## Page extract:
------------------------------

“Yeah, Python is great in so many ways, too bad it’s not really scalable.”
I'm not even sure what this means anymore. I guess I'm just not sure how any language, when used correctly, could be inherently unscalable. My guess is statements like this came from a time when monoliths were the application design of choice? Now, assuming Instagram has just 1,000 photo handling servers, each one is only responsible for 95,000 photos a day.
Of course, that's not to say that Instagram doesn't have CAP issues. It does, especially in the "C" area, but again, not a problem inherent in the language.
The threading story isn't great. It's not statically typed, which can make working on a large codebase with more people more painful. It also forces you to write more unit testing code coverage to make up for the lack of a static compiler checking things for you. Raw performance is not good compared to golang or java.
When you start getting to a certain scale, developers are cheaper than your server costs in some cases. That is when something being performant is more worth it.
Not really. You'll notice a pattern in most tech bigcos where they move from dynamic lang X to a statically typed language that can multithread properly.
A few examples: Ruby on rails to java (twitter). Java & c++ (google). Java (linked in). Python/Node -> Java/Go (uber). Or they start doing silly things like make a new VM (facebook).
> That seems silly. There are far more Java devs out there than Go devs.
I wouldn't underestimate the level of hype-driven development that exists in this area. "Chasing the new shiny" seems like it could be a line item in a resume, these days, sometimes.
Wouldn't survivor bias explain who BigCo X can be found using whatever questionable choice they originally made, but not explain why lots of BigCos have changed their practices.
This might explain Facebook and PHP, but it doesn't explain the stuff mentioned in the previous comment.
Don't be obtuse, it's not because of multithreading.
They move to static typed because their team is 100+ developers none of which knows the entire code base - and static typing helps lower the bugs possible.
"It's not statically typed, which can make working on a large codebase with more people more painful. It also forces you to write more unit testing code coverage to make up for the lack of a static compiler checking things for you."
I never missed static typing on large code bases but I had numerous bugs caused by python's implicit type conversions - string to iterable of characters ["h", "e", "l", "l", "o"], None to False, string "no" to True, 0 to False, "" to False, etc.
A lot of this mirrors C's infuriating implicit type conversions.
You can "brute force" scale pretty much anything just by throwing up more computing resources at the problem - but that means the language/framework/library is less scalable than something else which requires less resources. If the different in scalability is large enough, I suppose one can claim that one of the alternatives is "not really scalable".
Even with caching it's quite poor, especially if you are using frameworks that aren’t written to properly take into account its unique means of execution (which the vast majority do not).
Almost every language can handle typical performance requirements. But when people say slow or unscalable it's almost always in relation to other languages.
I can't say I think this has ever been really true:
"Performance speed is no longer the primary worry. Time to market speed is."
Performance has been a concern but programatic loadbalancing has been around for decades. When I worked at MSN/Linkexchange back in the late 90's we never really worried heavily about the performance of the language we used (Perl) because we could scale out servers. Perl isn't that speedy but it sure was easy to develop in. We served a billion and a half clicks per month with 8-10 machines from a single datacenter before I left, with Perl.
Right, you hear a lot of griping about moving from Python 2 to 3 but I personally didn't have as much trouble as expected. Some of my projects just worked. One small tip I don't think they mentioned. Start using the logging module instead of print and it will eliminate one class of potential issues.

------------------------------

## Supplied entries:
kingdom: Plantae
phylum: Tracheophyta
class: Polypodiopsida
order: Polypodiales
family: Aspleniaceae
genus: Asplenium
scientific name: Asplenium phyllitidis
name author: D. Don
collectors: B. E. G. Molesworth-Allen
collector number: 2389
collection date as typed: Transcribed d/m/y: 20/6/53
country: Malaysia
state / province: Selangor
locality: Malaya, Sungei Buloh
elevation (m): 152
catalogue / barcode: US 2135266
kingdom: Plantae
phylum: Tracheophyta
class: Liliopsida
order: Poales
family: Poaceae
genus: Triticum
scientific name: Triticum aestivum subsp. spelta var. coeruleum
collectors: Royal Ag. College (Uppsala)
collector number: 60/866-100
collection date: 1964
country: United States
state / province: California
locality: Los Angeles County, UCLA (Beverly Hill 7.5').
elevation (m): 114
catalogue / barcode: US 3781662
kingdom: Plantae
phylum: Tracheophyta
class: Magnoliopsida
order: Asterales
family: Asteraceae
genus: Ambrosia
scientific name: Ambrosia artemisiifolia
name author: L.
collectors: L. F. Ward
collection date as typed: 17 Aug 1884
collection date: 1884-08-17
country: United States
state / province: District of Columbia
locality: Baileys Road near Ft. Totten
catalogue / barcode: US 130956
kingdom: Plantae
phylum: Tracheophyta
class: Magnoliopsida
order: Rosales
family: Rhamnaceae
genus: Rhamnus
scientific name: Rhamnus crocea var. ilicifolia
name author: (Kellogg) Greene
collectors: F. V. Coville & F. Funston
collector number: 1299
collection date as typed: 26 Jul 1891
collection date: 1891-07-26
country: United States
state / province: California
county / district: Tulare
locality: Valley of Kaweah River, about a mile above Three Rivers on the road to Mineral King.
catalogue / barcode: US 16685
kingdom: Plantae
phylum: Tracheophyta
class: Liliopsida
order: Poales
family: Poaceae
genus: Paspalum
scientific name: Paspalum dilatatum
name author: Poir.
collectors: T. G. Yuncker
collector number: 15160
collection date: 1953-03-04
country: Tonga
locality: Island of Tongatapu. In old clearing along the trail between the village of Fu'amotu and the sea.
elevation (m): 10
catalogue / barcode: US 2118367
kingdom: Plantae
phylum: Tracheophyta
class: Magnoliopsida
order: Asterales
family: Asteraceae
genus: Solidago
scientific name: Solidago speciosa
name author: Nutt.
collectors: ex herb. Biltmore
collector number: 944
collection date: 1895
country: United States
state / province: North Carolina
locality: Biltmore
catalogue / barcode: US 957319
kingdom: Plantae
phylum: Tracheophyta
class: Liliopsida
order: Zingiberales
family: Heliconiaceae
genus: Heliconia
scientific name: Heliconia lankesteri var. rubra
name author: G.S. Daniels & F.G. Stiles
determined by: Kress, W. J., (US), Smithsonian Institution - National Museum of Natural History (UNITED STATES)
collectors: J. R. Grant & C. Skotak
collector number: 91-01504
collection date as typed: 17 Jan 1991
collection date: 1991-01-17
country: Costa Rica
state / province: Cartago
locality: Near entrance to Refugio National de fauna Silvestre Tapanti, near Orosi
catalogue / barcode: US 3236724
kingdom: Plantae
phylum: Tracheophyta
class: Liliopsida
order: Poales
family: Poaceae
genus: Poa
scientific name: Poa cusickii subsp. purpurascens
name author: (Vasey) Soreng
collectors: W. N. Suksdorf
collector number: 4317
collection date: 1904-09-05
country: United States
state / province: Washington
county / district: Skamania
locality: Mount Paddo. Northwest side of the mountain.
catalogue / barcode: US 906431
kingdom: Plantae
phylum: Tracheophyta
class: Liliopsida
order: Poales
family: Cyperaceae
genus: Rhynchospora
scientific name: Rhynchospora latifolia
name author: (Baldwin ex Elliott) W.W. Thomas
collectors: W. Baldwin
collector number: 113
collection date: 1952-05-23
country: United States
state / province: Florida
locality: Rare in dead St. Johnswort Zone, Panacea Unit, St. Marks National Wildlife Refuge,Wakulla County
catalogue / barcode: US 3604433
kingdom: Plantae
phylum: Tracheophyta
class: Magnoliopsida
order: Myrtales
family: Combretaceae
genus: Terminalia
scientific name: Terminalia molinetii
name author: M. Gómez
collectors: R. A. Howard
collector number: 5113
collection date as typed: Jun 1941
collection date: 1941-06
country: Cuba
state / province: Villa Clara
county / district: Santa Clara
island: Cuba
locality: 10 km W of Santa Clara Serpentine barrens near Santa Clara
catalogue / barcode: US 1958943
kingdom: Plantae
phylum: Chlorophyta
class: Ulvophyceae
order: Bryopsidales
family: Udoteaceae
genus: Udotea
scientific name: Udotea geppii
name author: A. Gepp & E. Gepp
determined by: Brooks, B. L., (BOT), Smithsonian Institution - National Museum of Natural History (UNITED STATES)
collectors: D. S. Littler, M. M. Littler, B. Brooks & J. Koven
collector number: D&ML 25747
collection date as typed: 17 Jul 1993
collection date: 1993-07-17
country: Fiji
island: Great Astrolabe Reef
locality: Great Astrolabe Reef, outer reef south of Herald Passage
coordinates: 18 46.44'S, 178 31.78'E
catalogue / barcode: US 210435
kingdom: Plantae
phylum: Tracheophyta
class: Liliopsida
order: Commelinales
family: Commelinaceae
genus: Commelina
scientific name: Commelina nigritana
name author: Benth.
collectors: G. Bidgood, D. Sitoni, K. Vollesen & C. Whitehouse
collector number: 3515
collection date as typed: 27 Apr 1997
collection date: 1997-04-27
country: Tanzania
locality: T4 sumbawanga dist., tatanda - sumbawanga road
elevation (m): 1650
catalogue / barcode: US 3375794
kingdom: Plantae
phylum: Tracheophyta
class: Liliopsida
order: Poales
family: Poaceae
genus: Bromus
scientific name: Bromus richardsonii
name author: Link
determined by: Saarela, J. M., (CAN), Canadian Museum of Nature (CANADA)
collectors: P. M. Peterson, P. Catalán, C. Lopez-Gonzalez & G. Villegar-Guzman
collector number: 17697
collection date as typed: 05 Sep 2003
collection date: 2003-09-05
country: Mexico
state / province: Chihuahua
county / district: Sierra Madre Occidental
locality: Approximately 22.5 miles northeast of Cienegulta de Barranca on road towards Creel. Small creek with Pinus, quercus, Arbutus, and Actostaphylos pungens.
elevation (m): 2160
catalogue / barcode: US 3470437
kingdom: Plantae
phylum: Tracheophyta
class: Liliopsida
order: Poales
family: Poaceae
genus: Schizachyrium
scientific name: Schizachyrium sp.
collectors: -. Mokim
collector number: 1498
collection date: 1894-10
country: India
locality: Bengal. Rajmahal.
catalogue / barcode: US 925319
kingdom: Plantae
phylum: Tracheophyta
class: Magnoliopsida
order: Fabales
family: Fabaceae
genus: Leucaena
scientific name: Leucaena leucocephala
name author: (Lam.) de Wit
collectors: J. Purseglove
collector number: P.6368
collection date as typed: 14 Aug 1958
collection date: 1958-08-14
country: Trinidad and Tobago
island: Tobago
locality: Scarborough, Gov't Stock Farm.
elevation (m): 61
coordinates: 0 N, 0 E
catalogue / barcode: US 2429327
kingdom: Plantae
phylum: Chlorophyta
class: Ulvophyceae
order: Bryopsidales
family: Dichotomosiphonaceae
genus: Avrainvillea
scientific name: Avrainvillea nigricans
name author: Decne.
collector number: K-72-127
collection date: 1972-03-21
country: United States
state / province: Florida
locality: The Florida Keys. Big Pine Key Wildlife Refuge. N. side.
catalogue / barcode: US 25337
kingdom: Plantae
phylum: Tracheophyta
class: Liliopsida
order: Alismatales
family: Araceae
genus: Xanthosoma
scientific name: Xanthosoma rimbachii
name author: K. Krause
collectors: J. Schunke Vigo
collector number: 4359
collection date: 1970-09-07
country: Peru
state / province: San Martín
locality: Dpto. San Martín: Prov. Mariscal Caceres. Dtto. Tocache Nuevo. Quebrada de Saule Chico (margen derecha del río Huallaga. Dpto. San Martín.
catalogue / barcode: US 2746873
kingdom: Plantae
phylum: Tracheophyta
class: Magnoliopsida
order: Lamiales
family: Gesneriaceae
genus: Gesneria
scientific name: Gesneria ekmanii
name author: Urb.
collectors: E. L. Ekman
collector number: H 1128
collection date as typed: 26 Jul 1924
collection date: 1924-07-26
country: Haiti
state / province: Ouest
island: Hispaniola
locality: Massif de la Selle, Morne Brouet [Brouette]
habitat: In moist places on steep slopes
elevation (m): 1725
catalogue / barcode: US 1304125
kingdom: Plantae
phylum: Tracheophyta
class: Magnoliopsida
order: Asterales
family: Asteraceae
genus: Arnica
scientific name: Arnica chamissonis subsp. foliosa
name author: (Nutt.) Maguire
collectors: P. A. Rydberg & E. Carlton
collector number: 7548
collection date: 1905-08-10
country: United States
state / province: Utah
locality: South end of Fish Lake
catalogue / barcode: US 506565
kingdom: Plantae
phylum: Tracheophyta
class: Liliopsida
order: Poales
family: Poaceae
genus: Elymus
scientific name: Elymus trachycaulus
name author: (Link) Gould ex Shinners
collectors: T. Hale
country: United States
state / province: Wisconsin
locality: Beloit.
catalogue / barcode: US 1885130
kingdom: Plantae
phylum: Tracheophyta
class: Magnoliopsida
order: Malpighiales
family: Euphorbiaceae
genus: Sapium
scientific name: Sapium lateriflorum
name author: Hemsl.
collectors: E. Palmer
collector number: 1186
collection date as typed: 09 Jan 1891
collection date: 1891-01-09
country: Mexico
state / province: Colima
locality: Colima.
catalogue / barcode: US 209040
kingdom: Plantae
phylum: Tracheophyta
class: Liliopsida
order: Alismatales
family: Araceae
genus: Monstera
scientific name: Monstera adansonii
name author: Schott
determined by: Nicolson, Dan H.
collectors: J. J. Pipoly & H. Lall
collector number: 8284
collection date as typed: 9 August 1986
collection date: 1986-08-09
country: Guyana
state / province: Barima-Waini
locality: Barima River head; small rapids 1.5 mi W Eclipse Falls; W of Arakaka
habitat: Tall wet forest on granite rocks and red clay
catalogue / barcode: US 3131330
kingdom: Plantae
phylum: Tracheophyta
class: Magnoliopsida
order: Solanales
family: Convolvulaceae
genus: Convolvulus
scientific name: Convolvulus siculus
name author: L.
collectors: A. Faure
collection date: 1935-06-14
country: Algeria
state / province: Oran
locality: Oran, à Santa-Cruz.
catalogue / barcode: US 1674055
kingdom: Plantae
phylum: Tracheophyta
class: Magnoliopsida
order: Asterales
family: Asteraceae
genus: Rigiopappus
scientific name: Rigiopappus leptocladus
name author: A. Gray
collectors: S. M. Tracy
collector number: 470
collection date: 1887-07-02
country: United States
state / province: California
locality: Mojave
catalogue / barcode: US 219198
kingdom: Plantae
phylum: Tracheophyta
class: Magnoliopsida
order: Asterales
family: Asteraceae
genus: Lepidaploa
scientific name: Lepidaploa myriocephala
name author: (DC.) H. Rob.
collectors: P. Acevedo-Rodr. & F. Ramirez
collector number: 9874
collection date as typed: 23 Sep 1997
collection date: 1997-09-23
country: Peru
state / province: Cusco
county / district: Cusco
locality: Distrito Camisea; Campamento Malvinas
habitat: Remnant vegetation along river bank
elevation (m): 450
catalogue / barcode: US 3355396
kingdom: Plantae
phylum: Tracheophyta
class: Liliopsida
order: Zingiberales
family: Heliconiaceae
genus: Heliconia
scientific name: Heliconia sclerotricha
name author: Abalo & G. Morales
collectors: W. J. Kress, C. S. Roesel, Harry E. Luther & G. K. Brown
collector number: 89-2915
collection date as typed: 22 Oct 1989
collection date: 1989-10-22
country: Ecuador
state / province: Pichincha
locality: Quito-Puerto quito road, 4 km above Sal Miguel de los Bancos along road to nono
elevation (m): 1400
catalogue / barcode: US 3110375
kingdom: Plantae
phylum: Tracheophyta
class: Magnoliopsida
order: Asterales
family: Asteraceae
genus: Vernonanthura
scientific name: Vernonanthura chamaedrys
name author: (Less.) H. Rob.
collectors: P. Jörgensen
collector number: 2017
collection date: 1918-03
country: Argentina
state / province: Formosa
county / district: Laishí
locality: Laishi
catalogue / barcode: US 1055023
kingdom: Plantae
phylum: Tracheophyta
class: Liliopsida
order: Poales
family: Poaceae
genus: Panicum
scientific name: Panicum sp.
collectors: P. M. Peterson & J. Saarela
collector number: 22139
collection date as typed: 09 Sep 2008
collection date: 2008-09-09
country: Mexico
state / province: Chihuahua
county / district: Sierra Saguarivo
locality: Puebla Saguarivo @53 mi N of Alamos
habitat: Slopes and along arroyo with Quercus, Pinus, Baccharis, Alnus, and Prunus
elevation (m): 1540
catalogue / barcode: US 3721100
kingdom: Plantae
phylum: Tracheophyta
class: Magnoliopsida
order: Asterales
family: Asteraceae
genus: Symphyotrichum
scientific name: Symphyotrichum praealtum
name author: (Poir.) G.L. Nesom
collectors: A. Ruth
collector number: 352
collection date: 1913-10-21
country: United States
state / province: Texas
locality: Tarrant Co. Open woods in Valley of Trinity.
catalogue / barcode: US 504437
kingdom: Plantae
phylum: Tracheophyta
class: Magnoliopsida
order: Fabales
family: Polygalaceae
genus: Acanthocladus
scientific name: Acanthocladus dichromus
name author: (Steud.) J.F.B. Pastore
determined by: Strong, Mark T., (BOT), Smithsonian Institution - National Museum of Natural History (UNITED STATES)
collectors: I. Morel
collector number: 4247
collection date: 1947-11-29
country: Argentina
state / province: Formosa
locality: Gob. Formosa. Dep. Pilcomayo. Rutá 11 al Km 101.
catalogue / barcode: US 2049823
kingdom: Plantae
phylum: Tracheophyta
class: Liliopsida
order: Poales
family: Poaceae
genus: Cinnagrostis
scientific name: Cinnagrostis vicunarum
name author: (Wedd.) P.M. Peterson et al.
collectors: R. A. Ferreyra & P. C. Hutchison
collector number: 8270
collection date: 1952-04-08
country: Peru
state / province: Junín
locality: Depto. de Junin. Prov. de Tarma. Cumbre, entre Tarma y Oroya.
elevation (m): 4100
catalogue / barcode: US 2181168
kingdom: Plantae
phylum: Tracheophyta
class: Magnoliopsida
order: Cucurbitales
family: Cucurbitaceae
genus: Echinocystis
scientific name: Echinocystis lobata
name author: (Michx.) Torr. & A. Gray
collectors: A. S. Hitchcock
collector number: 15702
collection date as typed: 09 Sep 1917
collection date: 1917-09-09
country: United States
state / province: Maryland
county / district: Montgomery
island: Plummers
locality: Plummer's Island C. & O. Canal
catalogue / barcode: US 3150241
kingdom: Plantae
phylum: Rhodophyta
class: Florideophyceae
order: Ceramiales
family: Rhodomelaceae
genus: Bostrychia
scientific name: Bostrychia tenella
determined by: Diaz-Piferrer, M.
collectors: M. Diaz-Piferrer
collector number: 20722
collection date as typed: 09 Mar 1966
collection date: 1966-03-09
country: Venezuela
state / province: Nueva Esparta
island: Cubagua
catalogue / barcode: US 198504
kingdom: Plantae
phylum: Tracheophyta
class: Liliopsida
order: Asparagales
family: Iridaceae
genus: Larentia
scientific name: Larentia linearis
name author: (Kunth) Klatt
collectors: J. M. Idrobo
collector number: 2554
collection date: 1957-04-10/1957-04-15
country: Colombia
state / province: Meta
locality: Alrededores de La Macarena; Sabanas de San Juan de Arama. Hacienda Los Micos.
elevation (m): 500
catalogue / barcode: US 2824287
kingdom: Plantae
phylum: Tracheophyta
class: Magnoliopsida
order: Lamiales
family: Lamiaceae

------------------------------

## Job 1:
Answer from the Python scalability thread:
(a) How many clicks per month were served at MSN/Linkexchange, and on how many machines?
(b) Which company is said to have made a new VM?
(c) What does the last comment suggest using in place of print?
## Job 2:
From the Python scalability thread, output the passage word for word. Begin at the words "A few examples: Ruby" and stop after "new VM (facebook).".
The listing has no part in any of this.

## Task answer 1:
(a) A billion and a half clicks per month, on 8-10 machines.
(b) Facebook.
(c) The logging module.

## Task answer 2:
A few examples: Ruby on rails to java (twitter). Java & c++ (google). Java (linked in). Python/Node -> Java/Go (uber). Or they start doing silly things like make a new VM (facebook).